• Assigned task:
When the line containing "pinky pip: (150, 196)" appears in the entries below, begin printing there and stop after the line containing "pinky tip: (154, 278)"; print each of those lines exactly and no other line.

• Material to process:
*** Block opens ***

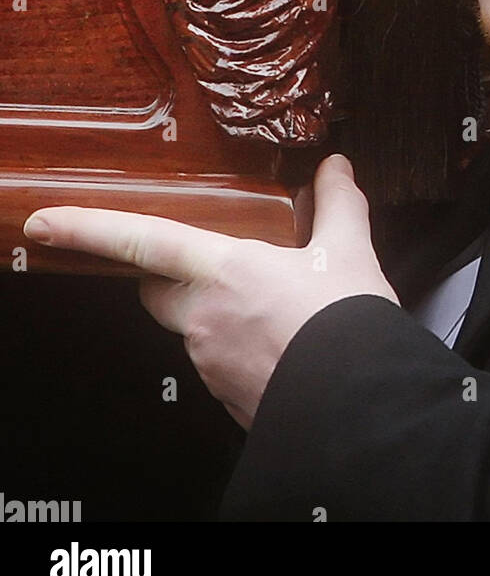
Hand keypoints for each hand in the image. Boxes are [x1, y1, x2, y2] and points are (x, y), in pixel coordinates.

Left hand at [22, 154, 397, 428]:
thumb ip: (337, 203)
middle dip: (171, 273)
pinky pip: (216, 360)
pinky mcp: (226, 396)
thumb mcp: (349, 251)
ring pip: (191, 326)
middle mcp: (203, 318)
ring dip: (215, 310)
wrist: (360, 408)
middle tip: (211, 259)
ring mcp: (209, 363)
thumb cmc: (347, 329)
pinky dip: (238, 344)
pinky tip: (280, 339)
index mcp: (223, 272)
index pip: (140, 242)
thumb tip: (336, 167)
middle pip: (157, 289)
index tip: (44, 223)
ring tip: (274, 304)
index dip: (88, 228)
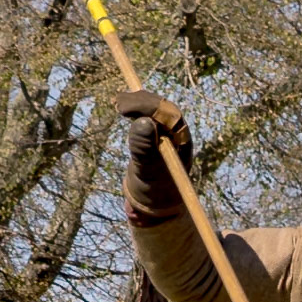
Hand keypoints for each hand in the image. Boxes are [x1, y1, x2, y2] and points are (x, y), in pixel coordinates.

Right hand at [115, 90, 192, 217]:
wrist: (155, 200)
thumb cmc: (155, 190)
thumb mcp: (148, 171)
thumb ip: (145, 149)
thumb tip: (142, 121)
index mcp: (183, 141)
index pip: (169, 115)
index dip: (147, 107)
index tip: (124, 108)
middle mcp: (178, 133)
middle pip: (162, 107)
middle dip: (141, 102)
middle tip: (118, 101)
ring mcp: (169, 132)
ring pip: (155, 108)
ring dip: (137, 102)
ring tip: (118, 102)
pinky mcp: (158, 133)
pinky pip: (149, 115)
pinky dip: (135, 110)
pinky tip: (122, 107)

*** Block closes ***
*** Block opens ***

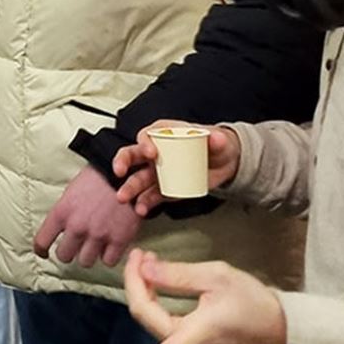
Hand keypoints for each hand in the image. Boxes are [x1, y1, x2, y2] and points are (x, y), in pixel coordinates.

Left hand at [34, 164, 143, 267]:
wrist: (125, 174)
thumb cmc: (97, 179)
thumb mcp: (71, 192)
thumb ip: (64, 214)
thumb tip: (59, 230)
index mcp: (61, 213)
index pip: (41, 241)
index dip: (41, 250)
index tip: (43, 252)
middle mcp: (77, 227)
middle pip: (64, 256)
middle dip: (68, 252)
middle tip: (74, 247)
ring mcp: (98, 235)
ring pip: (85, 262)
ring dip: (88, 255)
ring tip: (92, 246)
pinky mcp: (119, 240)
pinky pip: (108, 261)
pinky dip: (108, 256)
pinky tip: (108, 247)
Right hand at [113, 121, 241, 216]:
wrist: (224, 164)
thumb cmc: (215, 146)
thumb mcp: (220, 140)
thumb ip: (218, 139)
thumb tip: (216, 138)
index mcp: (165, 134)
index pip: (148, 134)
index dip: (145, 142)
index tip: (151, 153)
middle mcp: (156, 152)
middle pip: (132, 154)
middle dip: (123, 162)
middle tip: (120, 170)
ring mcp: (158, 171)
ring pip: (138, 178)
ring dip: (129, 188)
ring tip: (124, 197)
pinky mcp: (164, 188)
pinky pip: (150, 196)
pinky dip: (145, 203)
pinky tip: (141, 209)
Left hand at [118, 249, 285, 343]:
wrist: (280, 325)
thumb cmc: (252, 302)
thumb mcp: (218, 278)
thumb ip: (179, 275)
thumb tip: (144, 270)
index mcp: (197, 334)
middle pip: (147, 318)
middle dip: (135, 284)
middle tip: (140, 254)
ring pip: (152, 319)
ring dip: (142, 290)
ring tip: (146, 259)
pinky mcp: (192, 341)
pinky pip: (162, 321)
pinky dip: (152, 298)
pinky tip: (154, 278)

*** Block closes ***
*** Block opens ***

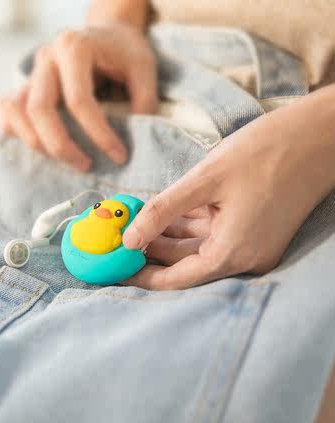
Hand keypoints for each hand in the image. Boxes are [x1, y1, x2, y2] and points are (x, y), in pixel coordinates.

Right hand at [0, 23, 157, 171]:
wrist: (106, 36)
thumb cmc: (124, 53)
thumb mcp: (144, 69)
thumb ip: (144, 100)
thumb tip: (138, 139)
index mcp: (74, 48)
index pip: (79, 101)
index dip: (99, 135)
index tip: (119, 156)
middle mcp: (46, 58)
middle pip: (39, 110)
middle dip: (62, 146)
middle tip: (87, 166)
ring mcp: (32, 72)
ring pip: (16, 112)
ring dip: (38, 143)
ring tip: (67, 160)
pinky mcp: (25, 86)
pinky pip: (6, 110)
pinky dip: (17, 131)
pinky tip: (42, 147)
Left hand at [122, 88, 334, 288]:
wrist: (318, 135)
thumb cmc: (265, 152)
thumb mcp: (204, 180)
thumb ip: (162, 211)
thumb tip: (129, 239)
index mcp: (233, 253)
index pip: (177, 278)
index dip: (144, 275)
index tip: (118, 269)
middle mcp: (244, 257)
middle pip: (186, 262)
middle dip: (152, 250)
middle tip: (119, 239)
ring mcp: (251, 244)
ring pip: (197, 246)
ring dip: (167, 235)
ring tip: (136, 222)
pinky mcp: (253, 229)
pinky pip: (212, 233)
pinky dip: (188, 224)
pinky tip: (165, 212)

*** Block closes ***

• Response box:
pinky pip: (150, 196)
pinky dip: (145, 203)
pinky tip: (141, 209)
Left hand at [118, 249, 285, 343]:
wrist: (280, 325)
thumb cmc: (252, 302)
thumb mcp: (218, 278)
thumb ip: (179, 275)
thumb tip: (144, 270)
index mcp: (197, 334)
middle pip: (147, 318)
middle dip: (135, 284)
middle tip: (140, 254)
ring pip: (152, 319)
ring dip: (142, 290)
ring tip: (146, 259)
pinky mcp: (192, 341)
pinky pip: (162, 321)
pinky dip: (152, 298)
pinky tip: (154, 278)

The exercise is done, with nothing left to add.